“If you're driving for FedEx in the United States, you'll earn a pretty solid living. FedEx drivers in the U.S. earn from $13 to $31 per houron average.Mar” Indeed said $130 a day. All the higher paid ones are gone unless they can drive a big rig. Independent Contractors making $15 hr don’t seem like a lot to me. A retired military friend owns a depot and pay’s <$13, not much cash.
Fedex Ground is the long time contractor based division that is only recently (last year or two) being absorbed into FEDEX wholly owned structure and their salary base. Anyway looking at what the average a newbie gets vs multiple year workers is distorting the wage picture to say the least. $130/day pffft
I knew a couple who went to our church and were told a “pay drop from $50,000 to $25,000 or move to a emerging hub like Hawaii.” They use to make more than UPS in 1990, by 2015 drivers-ICs were making stupid low Uber wages because of costs and getting duped in to buying bad routes that averaged poor wages. It’s early, sorry if this is off.
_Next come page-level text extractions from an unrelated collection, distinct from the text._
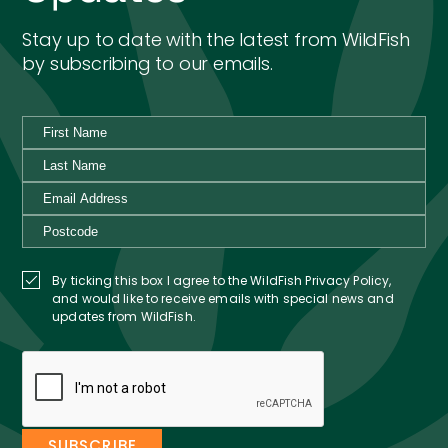
Stay up to date with the latest from WildFish
by subscribing to our emails.
By ticking this box I agree to the WildFish Privacy Policy,
and would like to receive emails with special news and
updates from WildFish.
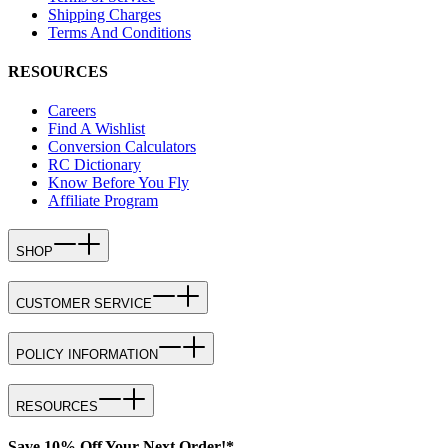
Shipping Charges
Terms And Conditions
RESOURCES
Careers
Find A Wishlist
Conversion Calculators
RC Dictionary
Know Before You Fly
Affiliate Program
SHOP
CUSTOMER SERVICE
POLICY INFORMATION
RESOURCES
Save 10% Off Your Next Order!*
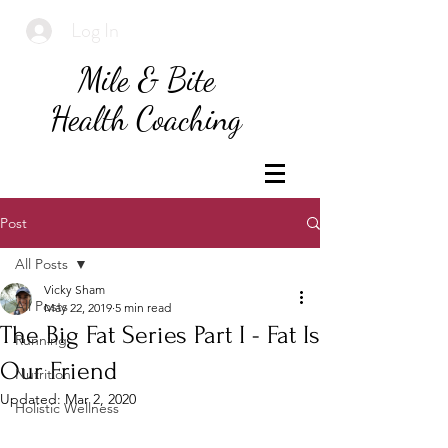
Log In
Mile & Bite
Health Coaching
Post
All Posts
Vicky Sham
All Posts
May 22, 2019
5 min read
The Big Fat Series Part I - Fat Is
Running
Our Friend
Nutrition
Updated:
Mar 2, 2020
Holistic Wellness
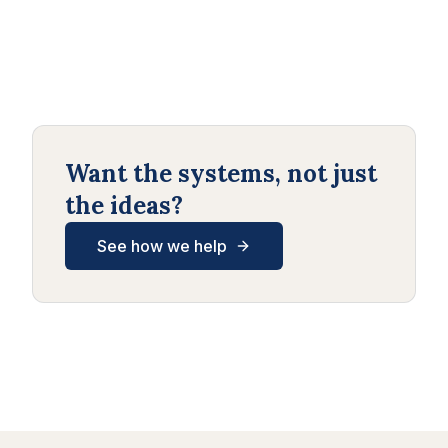
Want the systems, not just
the ideas?
See how we help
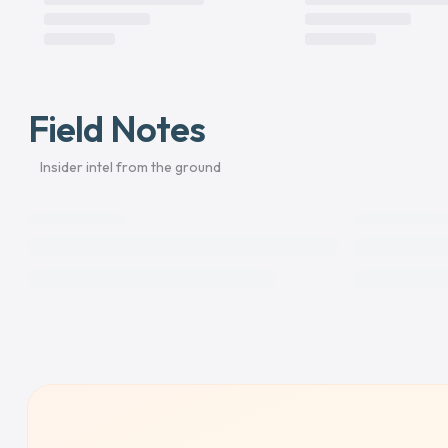
Field Notes
Insider intel from the ground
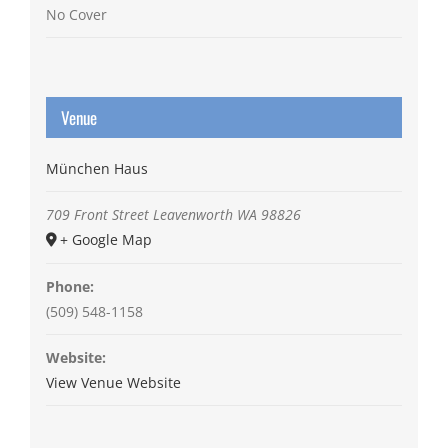
No Cover
Venue
München Haus
709 Front Street
Leavenworth
WA
98826
+ Google Map
Phone:
(509) 548-1158
Website:
View Venue Website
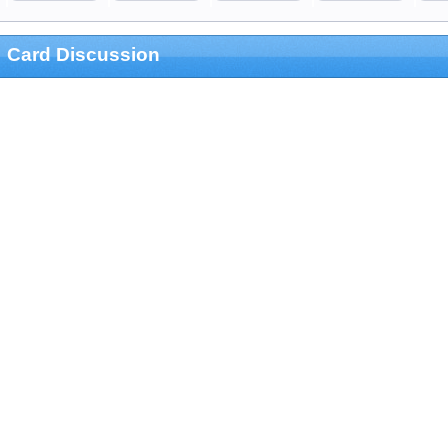
Card Discussion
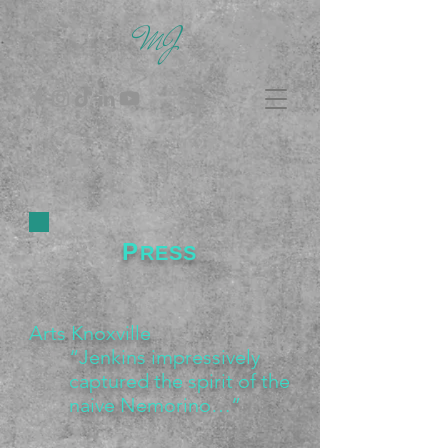
MJ
P
RESS
Arts Knoxville
“Jenkins impressively
captured the spirit of the
naive Nemorino…”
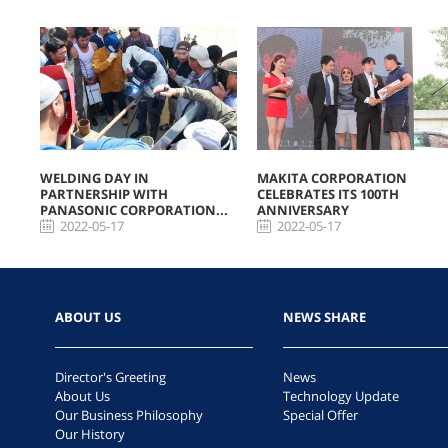
he
WELDING DAY IN
MAKITA CORPORATION
PARTNERSHIP WITH
CELEBRATES ITS 100TH
a
PANASONIC CORPORATION...
ANNIVERSARY
2022-05-17
2022-05-17
ABOUT US
NEWS SHARE
Director's Greeting
News
About Us
Technology Update
Our Business Philosophy
Special Offer
Our History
I may be wrong, but it seems that economists aren't tracking employment figures tied to YT/TkTk/Instagm and such. Apparently revenue for micro accounts is around $400 per post and climb pretty significantly as the number of followers increase. 100k followers brings in an avg $3k/post. Since the avg weekly gross income is $1300 /week ($68k/year), it would only take a couple videos a week to earn that avg salary, which is fairly substantial and inflation inducing. I imagine it's not so easy to reach 100k followers, but it propels the influencer into the low 6 figures income, something few could every imagine making. This is what I found on the web: "When looking at the US specifically, micro influencers are the biggest group, with over 793,000 throughout the country. Next up is the medium influencer group, with over 685,000 influencers throughout the US. Then followed by 51,700 macro influencers, and more than 5000 mega influencers." (blog.heepsy.com) That's 1.5 million who aren't going back to the expected employment market, which is short over 9 million people. The carry over employment created by these influencers (production, marketing, etc.) is also probably significant and sucked out of the traditional economy. The point is, the economy is transforming dramatically in front of our eyes by people who find ways to avoid going into 9 to 5 jobs (traders?) and paid significantly less. This creates additional tax revenue for the government but doesn't fill the jobs that remain vacant. Either the US will need to let poor migrants back in to take the jobs no one wants to do or the retail economy will continue to shrink and empower the home delivery businesses.